This issue can be reproduced with all versions of KNIME (at least from 2.9.4 to 2.11.0). I have created an example workflow with two equally configured and already executed nodes which have - of course - two different output tables. Unfortunately the workflow exceeds the upload limit of this forum by more than 350 MB.
Do you have any ideas how to fix this promptly?
As a workaround (with KNIME 2.11) you can try to convert it to JSON (XML to JSON), use JSONPath and if you need the results in xml try to convert back with JSON to XML. It has not 1-1 match to XPath, but it has quite similar features.
Okay, I will try that.
Does your answer mean that this is a known problem?

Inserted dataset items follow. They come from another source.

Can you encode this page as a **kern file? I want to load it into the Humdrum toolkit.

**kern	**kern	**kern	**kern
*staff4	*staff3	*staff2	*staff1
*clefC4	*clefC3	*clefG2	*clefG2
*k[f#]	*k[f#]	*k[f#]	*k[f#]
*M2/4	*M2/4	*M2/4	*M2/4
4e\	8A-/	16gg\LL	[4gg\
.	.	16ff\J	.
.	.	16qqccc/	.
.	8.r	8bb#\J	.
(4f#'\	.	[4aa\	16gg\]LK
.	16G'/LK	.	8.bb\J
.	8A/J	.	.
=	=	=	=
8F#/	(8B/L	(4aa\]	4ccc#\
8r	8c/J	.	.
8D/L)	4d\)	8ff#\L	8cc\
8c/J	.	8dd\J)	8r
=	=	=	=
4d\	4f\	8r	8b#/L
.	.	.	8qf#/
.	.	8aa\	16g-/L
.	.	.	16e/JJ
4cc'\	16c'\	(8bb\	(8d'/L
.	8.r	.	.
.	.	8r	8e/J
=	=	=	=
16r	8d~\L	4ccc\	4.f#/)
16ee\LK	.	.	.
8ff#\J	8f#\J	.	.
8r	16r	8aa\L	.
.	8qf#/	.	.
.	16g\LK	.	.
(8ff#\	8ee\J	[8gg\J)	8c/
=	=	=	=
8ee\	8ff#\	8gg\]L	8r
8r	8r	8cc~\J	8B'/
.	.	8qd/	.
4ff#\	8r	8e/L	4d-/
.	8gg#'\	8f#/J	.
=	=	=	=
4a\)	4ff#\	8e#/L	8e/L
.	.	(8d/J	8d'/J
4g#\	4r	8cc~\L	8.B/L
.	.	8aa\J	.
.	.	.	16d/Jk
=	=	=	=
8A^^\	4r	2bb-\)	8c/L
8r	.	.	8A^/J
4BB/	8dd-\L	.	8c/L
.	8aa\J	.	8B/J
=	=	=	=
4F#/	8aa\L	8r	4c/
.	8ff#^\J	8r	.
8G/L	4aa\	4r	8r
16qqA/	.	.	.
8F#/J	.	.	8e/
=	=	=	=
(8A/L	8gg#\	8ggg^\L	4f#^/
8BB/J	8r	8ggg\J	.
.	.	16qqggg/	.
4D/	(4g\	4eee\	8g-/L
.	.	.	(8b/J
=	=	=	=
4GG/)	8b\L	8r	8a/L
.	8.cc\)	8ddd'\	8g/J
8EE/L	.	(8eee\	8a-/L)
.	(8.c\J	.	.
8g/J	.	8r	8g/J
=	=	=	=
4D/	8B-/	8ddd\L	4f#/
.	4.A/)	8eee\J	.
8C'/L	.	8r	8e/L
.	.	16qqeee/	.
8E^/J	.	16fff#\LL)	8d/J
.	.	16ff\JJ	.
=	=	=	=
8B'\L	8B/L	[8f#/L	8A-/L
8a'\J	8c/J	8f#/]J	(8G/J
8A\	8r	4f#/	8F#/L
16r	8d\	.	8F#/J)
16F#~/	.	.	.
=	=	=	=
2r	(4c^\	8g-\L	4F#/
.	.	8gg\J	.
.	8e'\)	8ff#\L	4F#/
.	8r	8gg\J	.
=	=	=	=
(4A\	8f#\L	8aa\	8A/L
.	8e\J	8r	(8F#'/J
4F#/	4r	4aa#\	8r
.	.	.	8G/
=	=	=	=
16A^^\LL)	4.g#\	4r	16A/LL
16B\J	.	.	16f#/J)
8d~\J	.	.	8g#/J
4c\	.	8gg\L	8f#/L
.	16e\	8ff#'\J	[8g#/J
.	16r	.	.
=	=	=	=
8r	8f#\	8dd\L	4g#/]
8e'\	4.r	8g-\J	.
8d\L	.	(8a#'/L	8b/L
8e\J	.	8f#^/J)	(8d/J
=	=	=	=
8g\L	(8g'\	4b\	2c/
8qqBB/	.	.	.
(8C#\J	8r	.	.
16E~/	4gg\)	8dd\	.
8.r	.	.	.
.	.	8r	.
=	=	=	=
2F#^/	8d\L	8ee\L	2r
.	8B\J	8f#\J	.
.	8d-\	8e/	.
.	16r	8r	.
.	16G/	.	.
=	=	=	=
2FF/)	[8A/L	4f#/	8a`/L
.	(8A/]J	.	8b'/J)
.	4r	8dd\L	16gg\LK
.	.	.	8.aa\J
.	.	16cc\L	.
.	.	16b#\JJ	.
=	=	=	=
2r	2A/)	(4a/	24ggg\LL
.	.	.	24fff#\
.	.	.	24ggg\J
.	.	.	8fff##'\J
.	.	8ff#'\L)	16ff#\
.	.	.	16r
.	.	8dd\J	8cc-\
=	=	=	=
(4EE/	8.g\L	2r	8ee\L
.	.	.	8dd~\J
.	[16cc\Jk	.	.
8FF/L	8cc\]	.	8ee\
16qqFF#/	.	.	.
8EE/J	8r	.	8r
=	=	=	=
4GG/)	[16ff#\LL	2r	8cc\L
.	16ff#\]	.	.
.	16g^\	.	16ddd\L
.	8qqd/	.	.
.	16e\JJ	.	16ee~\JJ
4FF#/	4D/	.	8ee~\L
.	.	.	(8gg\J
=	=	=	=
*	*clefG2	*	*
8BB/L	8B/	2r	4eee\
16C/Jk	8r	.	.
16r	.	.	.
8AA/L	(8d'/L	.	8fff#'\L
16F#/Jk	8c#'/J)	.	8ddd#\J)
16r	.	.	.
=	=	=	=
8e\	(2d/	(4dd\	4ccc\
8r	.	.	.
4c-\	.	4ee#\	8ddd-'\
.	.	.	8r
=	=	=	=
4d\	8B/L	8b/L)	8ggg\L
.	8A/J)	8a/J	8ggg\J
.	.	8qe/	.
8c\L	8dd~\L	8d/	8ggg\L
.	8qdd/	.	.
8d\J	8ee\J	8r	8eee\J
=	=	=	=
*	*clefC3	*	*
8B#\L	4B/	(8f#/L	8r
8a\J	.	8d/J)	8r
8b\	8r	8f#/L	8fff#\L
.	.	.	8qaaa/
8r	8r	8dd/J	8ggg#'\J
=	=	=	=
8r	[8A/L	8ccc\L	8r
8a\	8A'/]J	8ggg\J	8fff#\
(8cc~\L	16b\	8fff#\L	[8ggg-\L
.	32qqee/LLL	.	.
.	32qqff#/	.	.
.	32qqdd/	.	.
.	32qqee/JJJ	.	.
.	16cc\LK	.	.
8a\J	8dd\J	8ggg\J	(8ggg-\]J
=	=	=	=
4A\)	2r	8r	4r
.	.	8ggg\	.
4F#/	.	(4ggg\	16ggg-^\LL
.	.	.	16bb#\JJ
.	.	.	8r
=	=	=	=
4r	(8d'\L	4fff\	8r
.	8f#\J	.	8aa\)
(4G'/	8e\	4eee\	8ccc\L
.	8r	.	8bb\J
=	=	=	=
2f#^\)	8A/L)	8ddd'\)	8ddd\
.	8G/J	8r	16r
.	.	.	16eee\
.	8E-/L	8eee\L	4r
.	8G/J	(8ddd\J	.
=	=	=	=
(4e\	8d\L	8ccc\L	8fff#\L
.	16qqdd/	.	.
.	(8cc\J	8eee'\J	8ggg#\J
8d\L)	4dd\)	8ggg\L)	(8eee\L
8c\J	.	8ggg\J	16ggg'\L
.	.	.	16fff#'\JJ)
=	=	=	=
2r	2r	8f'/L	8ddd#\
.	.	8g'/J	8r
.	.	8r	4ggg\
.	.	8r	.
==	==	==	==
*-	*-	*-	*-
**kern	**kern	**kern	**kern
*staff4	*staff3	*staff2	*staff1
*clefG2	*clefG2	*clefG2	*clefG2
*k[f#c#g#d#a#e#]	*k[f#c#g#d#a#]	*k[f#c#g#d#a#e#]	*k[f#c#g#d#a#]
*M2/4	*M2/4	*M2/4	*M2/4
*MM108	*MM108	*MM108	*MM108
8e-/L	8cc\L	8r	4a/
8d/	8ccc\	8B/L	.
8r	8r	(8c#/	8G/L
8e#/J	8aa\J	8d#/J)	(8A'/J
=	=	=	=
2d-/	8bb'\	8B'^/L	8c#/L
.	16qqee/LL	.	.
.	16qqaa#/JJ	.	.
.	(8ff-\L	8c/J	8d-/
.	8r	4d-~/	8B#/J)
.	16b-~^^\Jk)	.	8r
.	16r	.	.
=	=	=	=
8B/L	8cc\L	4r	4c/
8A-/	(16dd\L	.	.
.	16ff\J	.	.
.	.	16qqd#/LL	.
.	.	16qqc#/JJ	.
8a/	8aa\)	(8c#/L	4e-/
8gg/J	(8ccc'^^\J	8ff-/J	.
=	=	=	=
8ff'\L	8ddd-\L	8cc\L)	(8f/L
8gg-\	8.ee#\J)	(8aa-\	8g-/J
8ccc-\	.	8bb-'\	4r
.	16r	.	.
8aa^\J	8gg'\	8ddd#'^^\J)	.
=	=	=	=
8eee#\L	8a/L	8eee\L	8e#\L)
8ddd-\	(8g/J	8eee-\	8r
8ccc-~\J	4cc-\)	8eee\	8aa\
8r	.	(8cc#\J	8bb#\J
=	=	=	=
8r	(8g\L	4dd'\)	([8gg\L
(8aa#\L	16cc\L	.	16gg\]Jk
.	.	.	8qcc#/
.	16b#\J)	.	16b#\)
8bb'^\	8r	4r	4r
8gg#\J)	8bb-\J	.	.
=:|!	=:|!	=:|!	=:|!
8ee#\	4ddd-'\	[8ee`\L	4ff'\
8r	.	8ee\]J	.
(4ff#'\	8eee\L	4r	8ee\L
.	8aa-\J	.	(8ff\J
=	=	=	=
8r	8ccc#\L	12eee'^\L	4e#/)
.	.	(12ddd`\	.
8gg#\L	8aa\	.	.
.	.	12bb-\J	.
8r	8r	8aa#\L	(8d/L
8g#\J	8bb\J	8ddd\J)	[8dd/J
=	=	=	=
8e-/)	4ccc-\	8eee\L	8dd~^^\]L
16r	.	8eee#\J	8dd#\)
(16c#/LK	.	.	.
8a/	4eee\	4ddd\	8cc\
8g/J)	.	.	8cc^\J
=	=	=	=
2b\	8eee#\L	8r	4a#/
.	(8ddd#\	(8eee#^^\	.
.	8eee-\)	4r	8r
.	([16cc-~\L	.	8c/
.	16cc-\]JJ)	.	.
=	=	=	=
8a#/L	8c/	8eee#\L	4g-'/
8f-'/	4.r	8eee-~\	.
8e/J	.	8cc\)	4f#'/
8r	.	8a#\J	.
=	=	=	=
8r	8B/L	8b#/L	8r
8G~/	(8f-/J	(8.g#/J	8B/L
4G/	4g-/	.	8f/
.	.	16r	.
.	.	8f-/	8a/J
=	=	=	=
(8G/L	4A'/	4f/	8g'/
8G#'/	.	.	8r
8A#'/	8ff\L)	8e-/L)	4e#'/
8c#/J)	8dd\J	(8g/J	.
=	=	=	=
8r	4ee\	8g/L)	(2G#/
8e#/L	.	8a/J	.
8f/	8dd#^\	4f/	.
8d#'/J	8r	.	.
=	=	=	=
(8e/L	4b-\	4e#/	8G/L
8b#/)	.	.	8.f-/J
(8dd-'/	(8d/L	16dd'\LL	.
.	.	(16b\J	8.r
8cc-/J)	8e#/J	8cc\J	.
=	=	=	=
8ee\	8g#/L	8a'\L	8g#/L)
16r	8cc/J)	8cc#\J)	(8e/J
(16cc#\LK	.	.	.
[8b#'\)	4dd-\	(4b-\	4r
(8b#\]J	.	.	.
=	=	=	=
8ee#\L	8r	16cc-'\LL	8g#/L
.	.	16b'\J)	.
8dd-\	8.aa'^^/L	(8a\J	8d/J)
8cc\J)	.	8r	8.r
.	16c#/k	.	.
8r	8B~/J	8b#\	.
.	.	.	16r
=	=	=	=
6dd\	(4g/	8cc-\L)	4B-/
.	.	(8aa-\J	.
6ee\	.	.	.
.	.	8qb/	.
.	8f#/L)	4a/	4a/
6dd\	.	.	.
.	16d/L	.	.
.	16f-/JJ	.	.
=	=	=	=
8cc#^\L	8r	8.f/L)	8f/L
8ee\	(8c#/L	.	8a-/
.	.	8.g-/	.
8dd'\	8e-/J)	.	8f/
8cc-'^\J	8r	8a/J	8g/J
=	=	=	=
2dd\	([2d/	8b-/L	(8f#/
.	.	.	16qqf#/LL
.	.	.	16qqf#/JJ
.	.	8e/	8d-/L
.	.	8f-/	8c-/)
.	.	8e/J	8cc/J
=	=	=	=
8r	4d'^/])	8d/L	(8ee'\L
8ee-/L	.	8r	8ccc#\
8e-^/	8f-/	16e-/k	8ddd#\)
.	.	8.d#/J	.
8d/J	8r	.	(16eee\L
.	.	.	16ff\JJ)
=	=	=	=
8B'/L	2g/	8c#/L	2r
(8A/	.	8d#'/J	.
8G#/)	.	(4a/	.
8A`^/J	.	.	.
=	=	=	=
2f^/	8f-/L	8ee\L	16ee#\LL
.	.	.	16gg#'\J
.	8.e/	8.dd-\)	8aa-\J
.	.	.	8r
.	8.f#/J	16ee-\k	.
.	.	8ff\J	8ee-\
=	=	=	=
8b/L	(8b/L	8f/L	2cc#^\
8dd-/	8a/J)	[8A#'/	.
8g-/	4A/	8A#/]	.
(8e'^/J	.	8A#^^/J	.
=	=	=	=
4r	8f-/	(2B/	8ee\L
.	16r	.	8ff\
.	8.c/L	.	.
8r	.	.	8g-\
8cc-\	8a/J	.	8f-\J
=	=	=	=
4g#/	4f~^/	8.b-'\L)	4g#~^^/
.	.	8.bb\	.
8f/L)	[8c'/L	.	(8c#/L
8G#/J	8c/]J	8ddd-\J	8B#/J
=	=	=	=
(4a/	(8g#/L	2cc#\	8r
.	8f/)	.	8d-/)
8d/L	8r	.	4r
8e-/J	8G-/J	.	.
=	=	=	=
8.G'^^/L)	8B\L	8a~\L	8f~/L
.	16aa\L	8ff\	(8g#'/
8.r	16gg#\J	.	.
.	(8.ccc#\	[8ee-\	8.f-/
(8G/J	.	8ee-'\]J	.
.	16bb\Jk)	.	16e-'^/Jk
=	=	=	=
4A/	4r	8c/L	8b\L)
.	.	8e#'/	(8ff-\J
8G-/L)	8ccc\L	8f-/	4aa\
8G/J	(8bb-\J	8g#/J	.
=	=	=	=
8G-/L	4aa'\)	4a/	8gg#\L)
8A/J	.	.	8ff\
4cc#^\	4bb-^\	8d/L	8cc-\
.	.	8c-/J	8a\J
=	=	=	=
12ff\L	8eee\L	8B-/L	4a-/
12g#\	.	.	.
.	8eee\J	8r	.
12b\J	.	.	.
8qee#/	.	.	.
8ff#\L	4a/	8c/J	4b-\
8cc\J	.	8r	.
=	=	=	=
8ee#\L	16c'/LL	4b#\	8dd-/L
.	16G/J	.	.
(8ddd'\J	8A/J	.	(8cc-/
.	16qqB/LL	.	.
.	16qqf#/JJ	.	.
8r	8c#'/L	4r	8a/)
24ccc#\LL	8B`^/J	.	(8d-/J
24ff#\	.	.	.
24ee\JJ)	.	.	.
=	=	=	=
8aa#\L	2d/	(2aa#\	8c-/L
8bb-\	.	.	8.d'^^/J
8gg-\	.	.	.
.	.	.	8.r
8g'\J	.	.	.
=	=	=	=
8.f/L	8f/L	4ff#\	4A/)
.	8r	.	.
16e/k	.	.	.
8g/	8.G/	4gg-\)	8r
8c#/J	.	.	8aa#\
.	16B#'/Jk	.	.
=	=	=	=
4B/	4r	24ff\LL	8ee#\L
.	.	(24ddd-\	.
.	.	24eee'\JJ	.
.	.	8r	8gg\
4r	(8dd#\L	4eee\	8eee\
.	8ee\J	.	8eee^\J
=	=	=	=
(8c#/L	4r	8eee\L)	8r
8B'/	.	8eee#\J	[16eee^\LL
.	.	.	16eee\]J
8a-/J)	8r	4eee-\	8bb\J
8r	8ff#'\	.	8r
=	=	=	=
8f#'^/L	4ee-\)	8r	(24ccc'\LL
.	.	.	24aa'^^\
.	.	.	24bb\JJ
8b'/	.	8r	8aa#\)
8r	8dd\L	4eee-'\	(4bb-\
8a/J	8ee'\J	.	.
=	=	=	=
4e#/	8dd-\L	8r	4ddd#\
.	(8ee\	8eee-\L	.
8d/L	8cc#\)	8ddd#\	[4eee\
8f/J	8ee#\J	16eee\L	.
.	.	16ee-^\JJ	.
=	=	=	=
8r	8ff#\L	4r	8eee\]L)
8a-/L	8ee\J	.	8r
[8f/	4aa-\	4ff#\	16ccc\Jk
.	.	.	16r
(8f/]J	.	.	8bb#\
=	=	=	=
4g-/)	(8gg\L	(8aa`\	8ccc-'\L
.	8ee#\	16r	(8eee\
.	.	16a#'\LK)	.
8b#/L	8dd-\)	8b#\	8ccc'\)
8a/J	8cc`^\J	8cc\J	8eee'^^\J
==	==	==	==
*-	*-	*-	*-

No. I am not a regular XML nodes user. Just thought this might be a workaround (JSON and XML both represent trees and probably these work similarly, but as they are different implementations it might work with JSON).
I will send you a link where you can upload your workflow. This sounds like a strange problem.
I just uploaded the workflow.
To solve the mystery: the XML documents contained references to an external DTD. Occasionally this DTD could not be downloaded properly leading to parsing errors and finally to the missing values. We will try to add a cache for external DTDs.
In 2.11.1 all external DTDs and XSDs will be cached.
I just want to let you know, that the problem is still present in 2.11.1. Please see the screenshot attached to this post.
Updating KNIME to 2.11.1 (not just the XML extension) solved the problem! :-)